§ TEXT SEGMENT
# new pics POW camp



## thekatt (Dec 19, 2009)

Hi, went for a last look around, as it,s being cleared for demo, thought I would post these pics of the buildings, this is where the inmates would have lived, and worked, and also found a piece of art on the wall, of the living accom/dorm, which must have been done by an inmate, soon to be lost, hope you enjoy




































if anyone wants a final explore, please mail to arrange


Andy


----------



## the_historian (Dec 19, 2009)

Great pics Andy. Any chance of you rescuing that artwork? Someone rescued around a dozen sketches on panelling from the walls of Castlerankine camp in Stirlingshire in the '80s, and they were displayed in the local museum recently. 
They might be the only reminder if that camp left soon. Do you know it's name/number btw?


----------



## thekatt (Dec 19, 2009)

Hi, still trying to find out, the problem with the artwork is, it is on asbestos board, I would have no idea how to remove that safely .


Andy


----------



## lizzibear (Dec 20, 2009)

Great pics, I love that dinky little fireplace in the corner! 

What a shame that the place is to be demolished, maybe you could capture it on video before it's too late?


----------



## UrbanX (Dec 20, 2009)

That's such a shame it's to be Demo-ed. Is it in Essex? There must be some local museum interest! 
Fantastic pics too BTW.


----------



## thekatt (Dec 20, 2009)

Hi, yes in Essex, if you can get up this week I will take you.




Andy


----------



## thekatt (Jan 22, 2010)

Hi, was up at the camp today, it is being stripped out, all the old tractors, and farm machinery have been scrapped or sold, and a fence is being erected around it, if anyone wants to visit, it will have to be sooner rather than later, as the old cars are next to go, while we were there a portacabin was being unloaded, sad really ,it,s going to be a builders merchant,s 



Andy


----------



## outkast (Jan 22, 2010)

Hi Andy, are you free this sunday to visit the camp?

Dave


----------



## thekatt (Jan 22, 2010)

outkast said:


> Hi Andy, are you free this sunday to visit the camp?
> 
> Dave



Hi, no I,m in Norwich , I can take you tomorrow morning, or one day next week.



Andy


----------



## outkast (Jan 22, 2010)

thekatt said:


> Hi, no I,m in Norwich , I can take you tomorrow morning, or one day next week.
> 
> 
> 
> Andy



What about the following weekend, or do you think that would be too late?


----------



## thekatt (Jan 22, 2010)

outkast said:


> What about the following weekend, or do you think that would be too late?



should be ok

Andy


----------



## outkast (Jan 22, 2010)

§ REQUIRED ACTION 1
Rewrite the paragraph of the POW camp thread that begins "Hi, was up at the camp today" as a short bulleted list that keeps its main facts.
§ REQUIRED ACTION 2
Reproduce the passage of the POW camp thread starting at "## lizzibear (Dec" and ending at "it's too late?".
The rows that come next stand apart from the POW camp thread.

§ DATA UNDER STUDY
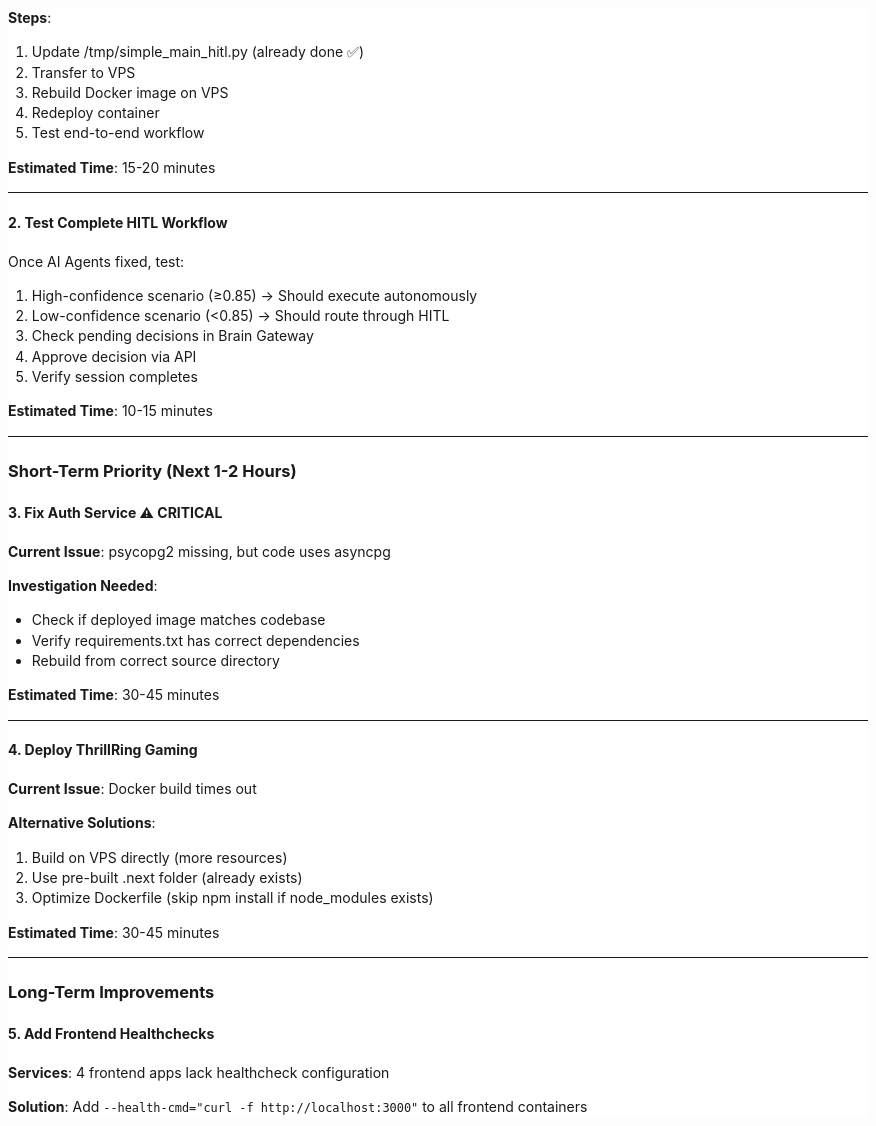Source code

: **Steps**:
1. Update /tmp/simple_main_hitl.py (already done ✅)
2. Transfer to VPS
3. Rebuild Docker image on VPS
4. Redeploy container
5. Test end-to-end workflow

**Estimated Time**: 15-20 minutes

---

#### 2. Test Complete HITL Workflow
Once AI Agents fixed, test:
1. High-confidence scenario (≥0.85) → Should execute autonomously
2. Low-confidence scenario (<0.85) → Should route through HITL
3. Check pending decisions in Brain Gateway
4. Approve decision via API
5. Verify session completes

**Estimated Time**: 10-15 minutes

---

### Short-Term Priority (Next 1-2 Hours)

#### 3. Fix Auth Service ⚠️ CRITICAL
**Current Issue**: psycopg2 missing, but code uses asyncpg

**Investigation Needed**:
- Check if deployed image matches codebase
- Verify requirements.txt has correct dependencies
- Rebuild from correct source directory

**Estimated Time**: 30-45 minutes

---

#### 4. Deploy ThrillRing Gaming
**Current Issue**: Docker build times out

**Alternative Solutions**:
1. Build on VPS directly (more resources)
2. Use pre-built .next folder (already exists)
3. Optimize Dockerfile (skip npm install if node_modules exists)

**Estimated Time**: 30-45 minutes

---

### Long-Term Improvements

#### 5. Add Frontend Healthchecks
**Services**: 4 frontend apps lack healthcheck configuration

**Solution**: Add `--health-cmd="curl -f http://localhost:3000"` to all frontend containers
* * *
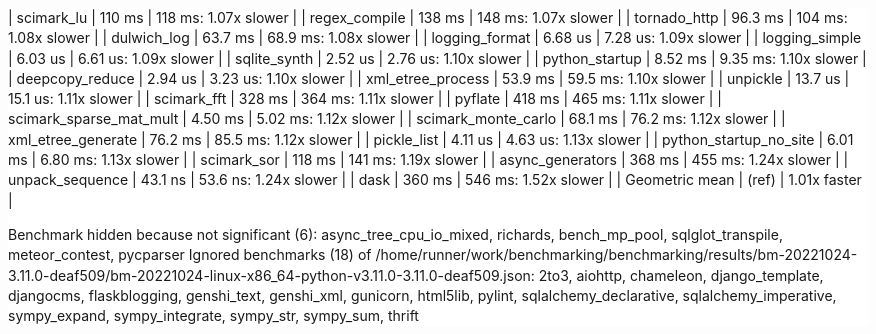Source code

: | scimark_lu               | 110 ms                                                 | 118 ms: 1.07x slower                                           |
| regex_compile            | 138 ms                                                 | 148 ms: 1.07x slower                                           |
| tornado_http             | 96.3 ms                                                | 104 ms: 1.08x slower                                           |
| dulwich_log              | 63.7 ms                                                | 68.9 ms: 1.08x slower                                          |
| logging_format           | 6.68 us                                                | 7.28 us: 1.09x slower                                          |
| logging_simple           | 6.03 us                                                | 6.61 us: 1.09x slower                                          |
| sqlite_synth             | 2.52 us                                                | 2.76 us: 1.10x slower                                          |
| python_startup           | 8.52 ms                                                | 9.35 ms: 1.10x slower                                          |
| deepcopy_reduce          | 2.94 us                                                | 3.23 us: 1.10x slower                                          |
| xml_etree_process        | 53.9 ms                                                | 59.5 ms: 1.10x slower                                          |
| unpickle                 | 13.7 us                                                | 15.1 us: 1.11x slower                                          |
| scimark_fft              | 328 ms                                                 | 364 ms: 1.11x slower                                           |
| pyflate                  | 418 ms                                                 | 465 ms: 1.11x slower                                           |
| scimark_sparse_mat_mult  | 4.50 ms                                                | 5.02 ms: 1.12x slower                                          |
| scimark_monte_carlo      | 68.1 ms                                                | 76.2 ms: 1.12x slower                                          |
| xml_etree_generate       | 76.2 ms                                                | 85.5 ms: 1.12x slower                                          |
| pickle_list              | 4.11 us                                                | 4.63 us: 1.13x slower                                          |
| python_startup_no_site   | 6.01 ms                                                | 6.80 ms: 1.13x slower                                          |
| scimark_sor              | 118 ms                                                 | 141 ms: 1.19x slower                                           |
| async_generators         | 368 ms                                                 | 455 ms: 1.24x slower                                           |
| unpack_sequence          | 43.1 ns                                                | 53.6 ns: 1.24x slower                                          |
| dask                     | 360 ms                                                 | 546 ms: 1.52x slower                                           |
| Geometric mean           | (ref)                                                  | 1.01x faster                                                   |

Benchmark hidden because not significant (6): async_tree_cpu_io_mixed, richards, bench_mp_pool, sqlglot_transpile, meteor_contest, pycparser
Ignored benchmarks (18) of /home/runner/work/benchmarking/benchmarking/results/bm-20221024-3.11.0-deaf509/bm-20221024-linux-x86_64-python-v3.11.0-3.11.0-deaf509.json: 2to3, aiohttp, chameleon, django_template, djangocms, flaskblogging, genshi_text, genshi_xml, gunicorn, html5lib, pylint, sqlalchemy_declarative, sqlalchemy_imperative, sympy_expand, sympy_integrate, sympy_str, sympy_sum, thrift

§ EXERCISE RESPONSE 1
- The camp is being stripped out.
- The old tractors and farm machinery have been scrapped or sold.
- A fence is being put up around the site.
- Anyone who wants to visit should go soon, since the old cars are next to go.
- During the visit, a portacabin was being unloaded.
- The site is to become a builders merchant's, which the writer finds sad.

§ EXERCISE RESPONSE 2
## lizzibear (Dec 20, 2009)

Great pics, I love that dinky little fireplace in the corner! 

What a shame that the place is to be demolished, maybe you could capture it on video before it's too late?